A revista literária Granta recentemente o elegeu um dos 21 melhores jovens autores americanos. Você se sente parte de uma nova onda ou escola de escritores?
A lista é muito valiosa. Alguns eu admiro muito. Outros, sinceramente, nunca ouvi falar. O ofício de escrever é sempre muito solitário. São poucos os escritores que se sentem identificados com algum grupo. Eu converso, em termos literários, muito mais com Kapuscinski e Bruno Schulz do que com Dave Eggers, por exemplo. Estamos mais acostumados a pertencer a uma tradição literária, por mais eclética que seja, do que a um grupo ou coletivo.

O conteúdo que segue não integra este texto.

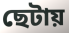
ছেটায়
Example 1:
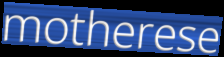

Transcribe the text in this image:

motherese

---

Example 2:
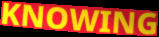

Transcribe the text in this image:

KNOWING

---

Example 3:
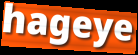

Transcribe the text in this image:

hageye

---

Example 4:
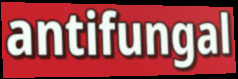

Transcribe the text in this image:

antifungal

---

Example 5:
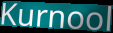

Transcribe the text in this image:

Kurnool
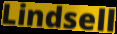
Lindsell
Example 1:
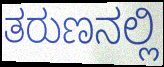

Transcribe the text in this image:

ತರುಣನಲ್ಲಿ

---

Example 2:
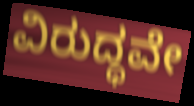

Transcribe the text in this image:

ವಿರುದ್ಧವೇ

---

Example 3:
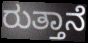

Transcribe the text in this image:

ರುತ್ತಾನೆ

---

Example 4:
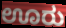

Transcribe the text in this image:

ಊರು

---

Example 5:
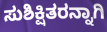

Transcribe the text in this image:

ಸುಶಿಕ್ಷಿತರನ್ನಾಗಿ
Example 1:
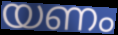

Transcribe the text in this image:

യണം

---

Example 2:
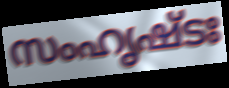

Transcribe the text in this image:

സംഹൃഷ്ടഃ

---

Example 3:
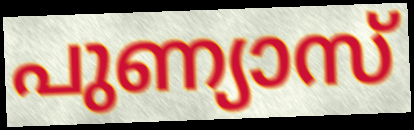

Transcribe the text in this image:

പുണ്യാസ്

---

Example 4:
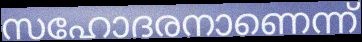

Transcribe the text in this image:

സഹോദരനാണെന്ന്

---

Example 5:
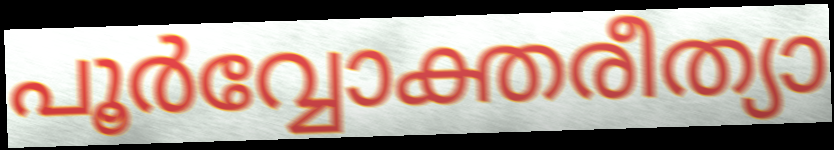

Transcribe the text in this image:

Quanto tempo você gasta do seu dia escrevendo?
Tenho um escritório no centro de Oakland, na Califórnia, e ali fico cerca de 4, 5 horas ao dia debruçado sobre o computador. Comecei uma nova novela em março do ano passado. Mas estive viajando por tanto tempo para divulgar meu livro, que ainda não tive tempo para retomar. Também tenho a metade de um livro de contos que pretendo terminar e esta novela que, por ora, está parada.
Um dos personagens de seu livro, uma criança de 11 anos chamada Victor, tem pensamentos de adulto, muitas vezes muito cruéis. Como nasceu Victor?
Ele vem de uma povo muito pobre e distante. É um tipo difícil. Já não é mais uma criancinha, tampouco é um adolescente. E sua inteligência, muitas vezes, surpreende os adultos. Ele tem conhecimento suficiente para se dar conta de que o mundo é um lugar bastante complicado.
Você trata com certa obstinação temas como a família. Há, inclusive, um trecho que diz “uma vez dividida, uma família nunca mais pode ser inteira.” Qual a sua visão sobre a instituição familiar nos dias de hoje?
Acredito que antigamente era mais fácil manter laços estreitos. Atualmente, para manter esses mesmo laços é necessário um esforço muito maior, sem contar na sorte.
A narrativa de Rádio Cidade Perdida é muito cinematográfica. Já recebeu alguma proposta para transformá-lo em filme?
Ainda não recebi nenhuma proposta. Mas adoraria, é claro, que virasse um filme dirigido por Alejandro Gonzáles Iñárritu ou Fernando Meirelles, por exemplo. O fato é que nós, jovens escritores, temos muitas referências cinematográficas. Essa também é nossa linguagem, a nossa herança narrativa. Mas não foi algo consciente: não escrevi pensando num roteiro de Hollywood.